:: Document segment

# Prayer help



## rebelshope (Sep 21, 2008)

Hey- I had a prayer request. My bro was laid off earlier this year. The job market is difficult right now. He has a phone interview on Tueday. Just some extra prayers for Rebel's Hope's brother would be much appreciated. Thankx.


----------



## toth boer goats (Jul 20, 2008)

I will pray he gets the job....................Rebel's Hope's brother ray: ray:


----------



## Amy Goatress (Oct 2, 2008)

Prayers for your brother, my brother was in the same situation not that long ago and now he lives in GA with his wife and his 3 year old daughter and soon to a baby boy, he lived here in Ohio before moving to Georgia in November 2007.


----------



## kelebek (Oct 5, 2007)

My thoughts are with your brother - times are tough now for alot of us - good luck to him and please let us know!!!


----------



## rebelshope (Sep 21, 2008)

Thank you everyone. I really appreciate it.


----------



## Hailee's Herd (Oct 5, 2007)

ray: ray: ray:


----------



## liz (Oct 5, 2007)

Praying that all works out and soon ray:


----------



## rebelshope (Sep 21, 2008)

::::
:: Dataset records

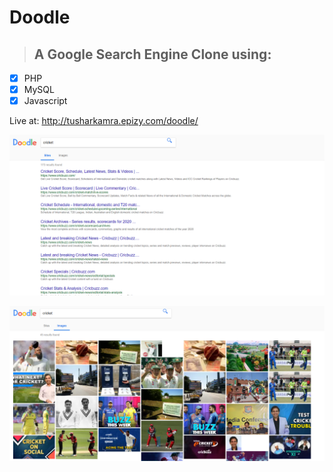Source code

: # Doodle

>## A Google Search Engine Clone using:
* [x] PHP
* [x] MySQL
* [x] Javascript

Live at: http://tusharkamra.epizy.com/doodle/



![](https://github.com/tushar-kamra/Doodle/blob/master/images/ss1.png)

![](https://github.com/tushar-kamra/Doodle/blob/master/images/ss2.png)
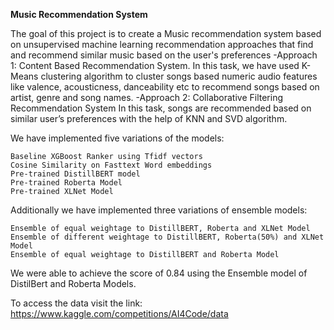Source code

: **Music Recommendation System**

The goal of this project is to create a Music recommendation system based on unsupervised machine learning recommendation approaches that find and recommend similar music based on the user's preferences
-Approach 1: Content Based Recommendation System. In this task, we have used K-Means clustering algorithm to cluster songs based numeric audio features like valence, acousticness, danceability etc to recommend songs based on artist, genre and song names.
-Approach 2: Collaborative Filtering Recommendation System In this task, songs are recommended based on similar user’s preferences with the help of KNN and SVD         algorithm.



We have implemented five variations of the models:

    Baseline XGBoost Ranker using Tfidf vectors
    Cosine Similarity on Fasttext Word embeddings
    Pre-trained DistillBERT model
    Pre-trained Roberta Model
    Pre-trained XLNet Model

Additionally we have implemented three variations of ensemble models:

    Ensemble of equal weightage to DistillBERT, Roberta and XLNet Model
    Ensemble of different weightage to DistillBERT, Roberta(50%) and XLNet Model
    Ensemble of equal weightage to DistillBERT and Roberta Model

We were able to achieve the score of 0.84 using the Ensemble model of DistilBert and Roberta Models.

To access the data visit the link: https://www.kaggle.com/competitions/AI4Code/data
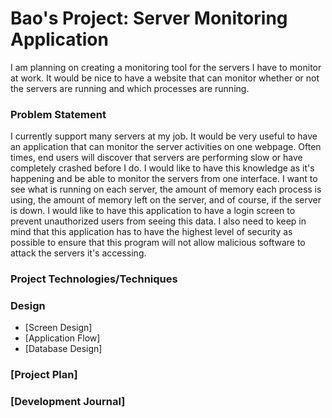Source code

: # Bao's Project: Server Monitoring Application

I am planning on creating a monitoring tool for the servers I have to monitor at work. It would be nice to have a website that can monitor whether or not the servers are running and which processes are running.

### Problem Statement

I currently support many servers at my job. It would be very useful to have an application that can monitor the server activities on one webpage. Often times, end users will discover that servers are performing slow or have completely crashed before I do. I would like to have this knowledge as it's happening and be able to monitor the servers from one interface. I want to see what is running on each server, the amount of memory each process is using, the amount of memory left on the server, and of course, if the server is down. I would like to have this application to have a login screen to prevent unauthorized users from seeing this data. I also need to keep in mind that this application has to have the highest level of security as possible to ensure that this program will not allow malicious software to attack the servers it's accessing. 



### Project Technologies/Techniques

### Design

* [Screen Design]
* [Application Flow]
* [Database Design]

### [Project Plan]

### [Development Journal]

::::

_Task instructions_
(a) Answer these questions about the prayer request thread:
(i) What kind of interview does rebelshope's brother have?
(ii) According to Amy Goatress, which state did her brother live in before moving to Georgia?
(iii) What does kelebek ask the poster to do?
(b) Write the next part of the prayer request thread, starting right after its final line.

_Numbered answers_
(a)
(i) A phone interview.
(ii) Ohio.
(iii) To let them know.

(b)
Thanks for the prayers. He was passed his first interview and it went well. He is going to a face to face soon. I hope that it goes as well, and that they offer a deal he can accept. Any additional prayers or good thoughts or well wishing would be much appreciated.


----------



## toth boer goats (Jul 20, 2008)

:wahoo: congrats on the 1st interview,,that is wonderful..........


face to face................ I pray that it will be another :wahoo:


----------



## kelebek (Oct 5, 2007)

Woo Hoo congrats to him for the first phase of interviewing - keep it up and our thoughts go out to him and his family


----------



## sweetgoats (Oct 18, 2007)

That is great. One step at a time.

My son was worried about everything several months ago, tht is why he went ahead and joined the Air Force.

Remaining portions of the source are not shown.